Ribera destaca a falta de apoio das capitais ao imposto sobre as empresas do setor energético solicitado pela Espanha e pela Alemanh

Archivo - Arquivo - A vice-presidente da Comissão Europeia, Teresa Ribera, em coletiva de imprensa em Bruxelas.
EUROPEAN COMMISSION - Arquivo

BRUXELAS 15 abr. (EUROPA PRESS) -

A vice-presidente da Comissão Europeia para a Transição Ecológica, Teresa Ribera, apontou a falta de apoio entre as capitais europeias para levar adiante um imposto sobre os lucros extraordinários das empresas de energia em nível da UE, conforme solicitado recentemente por Espanha, Alemanha, Itália, Áustria e Portugal em uma carta enviada a Bruxelas.

Foi o que ela indicou em declarações à imprensa nesta quarta-feira em Bruxelas, onde reconheceu que existe um debate em aberto sobre essa iniciativa como parte das medidas de resposta à crise energética decorrente da situação no Oriente Médio, embora tenha alertado para as dificuldades em levá-la adiante no contexto atual.

“É preciso analisar”, afirmou Ribera, lembrando que um instrumento de natureza fiscal exigiria unanimidade entre os 27 Estados-membros e que, por enquanto, “não parece contar com esse apoio por parte dos governos”.

Nesse sentido, a vice-presidente explicou que Bruxelas analisa a questão com base na experiência da crise energética de 2022 e avalia se é oportuno facilitar que os países adotem medidas em nível nacional dentro de sua margem fiscal e respeitando o quadro comunitário.

A Comissão estuda essa possibilidade paralelamente à elaboração de seu pacote de resposta à atual crise energética, no qual prevê combinar medidas estruturais com ações de emergência para os setores mais afetados.

“É um pacote bastante equilibrado entre o reforço de medidas estruturais e medidas extraordinárias”, observou Ribera, que insistiu na necessidade de se apoiar em instrumentos já existentes e evitar medidas difíceis de sustentar caso a crise se prolongue.

MEDIDAS PARA REDUZIR A DEPENDÊNCIA ENERGÉTICA

Nesse contexto, a vice-presidente destacou que uma parte importante da resposta passa pela aceleração de medidas já previstas, como a eletrificação, a implantação de redes ou os contratos de longo prazo.

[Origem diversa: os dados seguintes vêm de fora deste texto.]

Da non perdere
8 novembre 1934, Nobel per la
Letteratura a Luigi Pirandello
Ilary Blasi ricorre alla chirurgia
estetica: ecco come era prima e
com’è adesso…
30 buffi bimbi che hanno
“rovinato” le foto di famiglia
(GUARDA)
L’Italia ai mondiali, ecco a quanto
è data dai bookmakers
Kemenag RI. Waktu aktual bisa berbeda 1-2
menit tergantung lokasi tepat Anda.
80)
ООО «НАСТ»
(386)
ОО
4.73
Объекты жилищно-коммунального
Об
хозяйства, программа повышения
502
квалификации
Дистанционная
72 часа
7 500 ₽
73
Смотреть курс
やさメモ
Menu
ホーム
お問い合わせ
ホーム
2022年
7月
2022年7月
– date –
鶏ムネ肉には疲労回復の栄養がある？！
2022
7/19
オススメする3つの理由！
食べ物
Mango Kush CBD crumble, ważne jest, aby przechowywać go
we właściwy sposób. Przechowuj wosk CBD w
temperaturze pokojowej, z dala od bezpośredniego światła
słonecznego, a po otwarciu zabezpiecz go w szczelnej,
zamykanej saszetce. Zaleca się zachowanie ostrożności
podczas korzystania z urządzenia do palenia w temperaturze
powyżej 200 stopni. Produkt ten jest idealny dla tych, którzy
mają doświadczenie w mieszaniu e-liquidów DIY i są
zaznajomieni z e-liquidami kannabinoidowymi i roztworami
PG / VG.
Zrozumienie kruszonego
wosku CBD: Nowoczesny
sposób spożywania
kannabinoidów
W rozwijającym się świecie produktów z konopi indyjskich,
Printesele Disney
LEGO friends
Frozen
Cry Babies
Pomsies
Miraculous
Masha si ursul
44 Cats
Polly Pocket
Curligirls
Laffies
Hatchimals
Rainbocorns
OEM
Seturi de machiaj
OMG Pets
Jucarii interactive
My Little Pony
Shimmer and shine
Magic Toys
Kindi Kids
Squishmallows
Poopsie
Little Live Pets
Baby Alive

Além disso, ela indicou que Bruxelas estuda possíveis ajustes no atual marco regulatório para proporcionar maior flexibilidade, especialmente em áreas como os auxílios estatais ou os mecanismos ligados ao mercado de CO2, com o objetivo de apoiar os setores mais expostos ao aumento dos preços da energia.

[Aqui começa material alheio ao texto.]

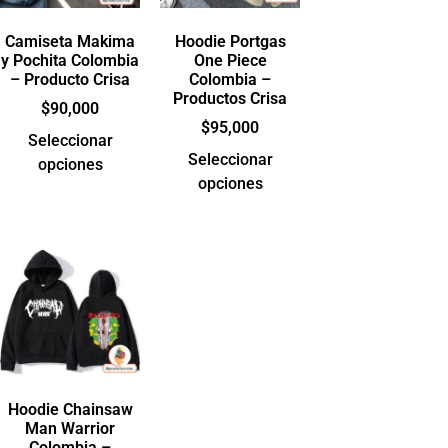
Camiseta Makima
Hoodie Portgas
y Pochita Colombia
One Piece
– Producto Crisa
Colombia –
Productos Crisa
$
90,000
$
95,000
Seleccionar
Seleccionar
opciones
opciones
Hoodie Chainsaw
Man Warrior
Colombia –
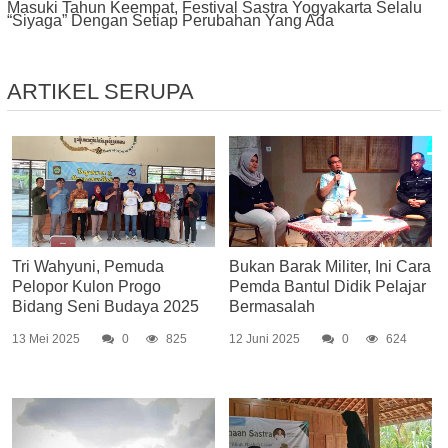
Masuki Tahun Keempat, Festival Sastra Yogyakarta Selalu
“Siyaga” Dengan Setiap Perubahan Yang Ada
ARTIKEL SERUPA
Tri Wahyuni, Pemuda
Bukan Barak Militer, Ini Cara
Pelopor Kulon Progo
Pemda Bantul Didik Pelajar
Bidang Seni Budaya 2025
Bermasalah
13 Mei 2025
0
825
12 Juni 2025
0
624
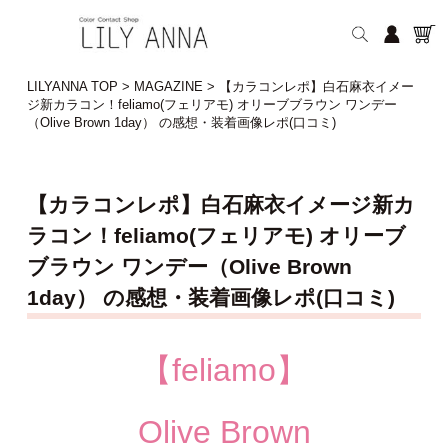
LILYANNA TOP
>
MAGAZINE
>
【カラコンレポ】白石麻衣イメー
ジ新カラコン！feliamo(フェリアモ) オリーブブラウン ワンデー
（Olive Brown 1day） の感想・装着画像レポ(口コミ)
【カラコンレポ】白石麻衣イメージ新カ
ラコン！feliamo(フェリアモ) オリーブ
ブラウン ワンデー（Olive Brown
1day） の感想・装着画像レポ(口コミ)
【feliamo】
Olive Brown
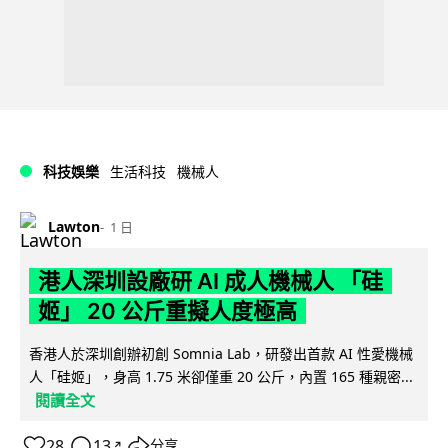
科技娛樂
生活科技
機械人
Lawton
1 日
港人深圳設廠研 AI 成人機械人 「硅
姬」 20 公斤重擬人度極高
香港人於深圳創辦初創 Somnia Lab，研發出首款 AI 性愛機械
人「硅姬」，身高 1.75 米卻僅重 20 公斤，內置 165 種親密...
閱讀全文
28
13
分享
↗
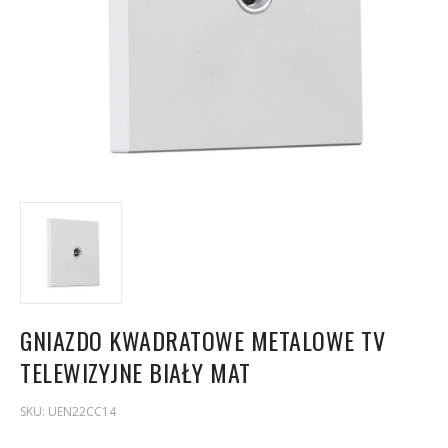
GNIAZDO KWADRATOWE METALOWE TV
TELEWIZYJNE BIAŁY MAT
SKU:
UEN22CC14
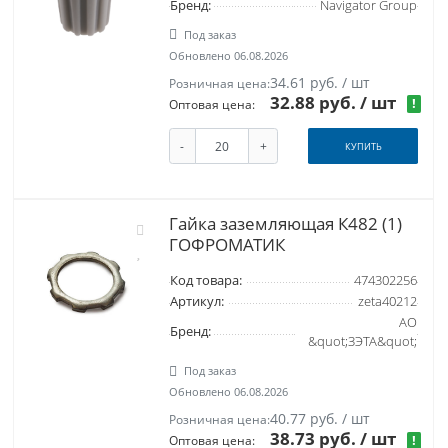
Бренд:
Navigator Group
Под заказ
Обновлено 06.08.2026
34.61 руб. / шт
Розничная цена:
32.88 руб.
/ шт
!
Оптовая цена:
-
+
КУПИТЬ
Гайка заземляющая К482 (1)
ГОФРОМАТИК
Код товара:
474302256
Артикул:
zeta40212
АО
Бренд:
&quot;ЗЭТА&quot;
Под заказ
Обновлено 06.08.2026
40.77 руб. / шт
Розничная цена:
38.73 руб.
/ шт
!
Оптовая цена:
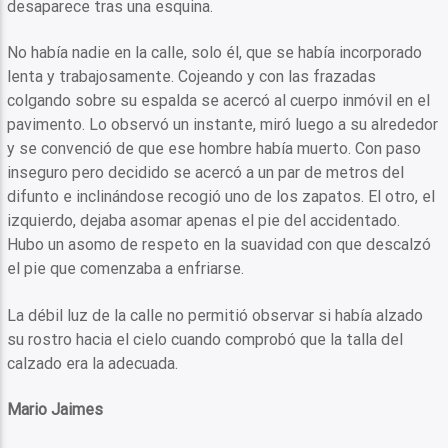
desaparece tras una esquina.
No había nadie en la calle, solo él, que se había incorporado
lenta y trabajosamente. Cojeando y con las frazadas
colgando sobre su espalda se acercó al cuerpo inmóvil en el
pavimento. Lo observó un instante, miró luego a su alrededor
y se convenció de que ese hombre había muerto. Con paso
inseguro pero decidido se acercó a un par de metros del
difunto e inclinándose recogió uno de los zapatos. El otro, el
izquierdo, dejaba asomar apenas el pie del accidentado.
Hubo un asomo de respeto en la suavidad con que descalzó
el pie que comenzaba a enfriarse.
La débil luz de la calle no permitió observar si había alzado
su rostro hacia el cielo cuando comprobó que la talla del
calzado era la adecuada.
Mario Jaimes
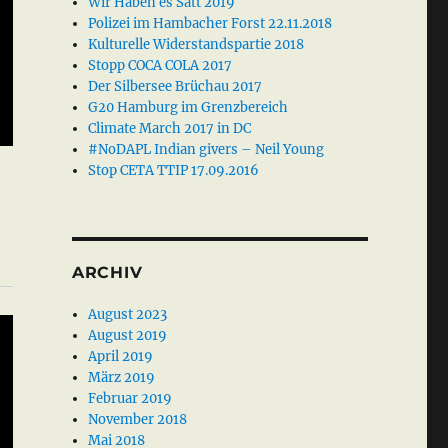
Wir Haben es Satt 2019
Polizei im Hambacher Forst 22.11.2018
Kulturelle Widerstandspartie 2018
Stopp COCA COLA 2017
Der Silbersee Brüchau 2017
G20 Hamburg im Grenzbereich
Climate March 2017 in DC
#NoDAPL Indian givers – Neil Young
Stop CETA TTIP 17.09.2016
ARCHIV
August 2023
August 2019
April 2019
März 2019
Februar 2019
November 2018
Mai 2018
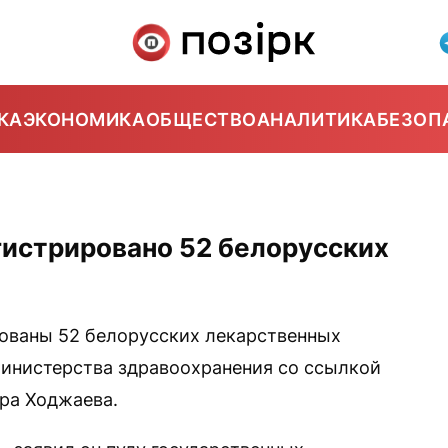
КА
ЭКОНОМИКА
ОБЩЕСТВО
АНАЛИТИКА
БЕЗОП
егистрировано 52 белорусских
рованы 52 белорусских лекарственных
Министерства здравоохранения со ссылкой
ра Ходжаева.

Ribera ressaltou ainda que a crise atual reforça a necessidade de avançar na eficiência energética e na redução do consumo, em linha com as recomendações de organismos internacionais, e defendeu que a contenção e a economia continuam sendo ferramentas fundamentais para enfrentar o aumento dos preços.

A Comissão prevê apresentar este conjunto de propostas aos líderes europeus na próxima semana, na cúpula informal que os reunirá em Chipre, onde será debatida a resposta coordenada da UE ao impacto do conflito nos mercados energéticos.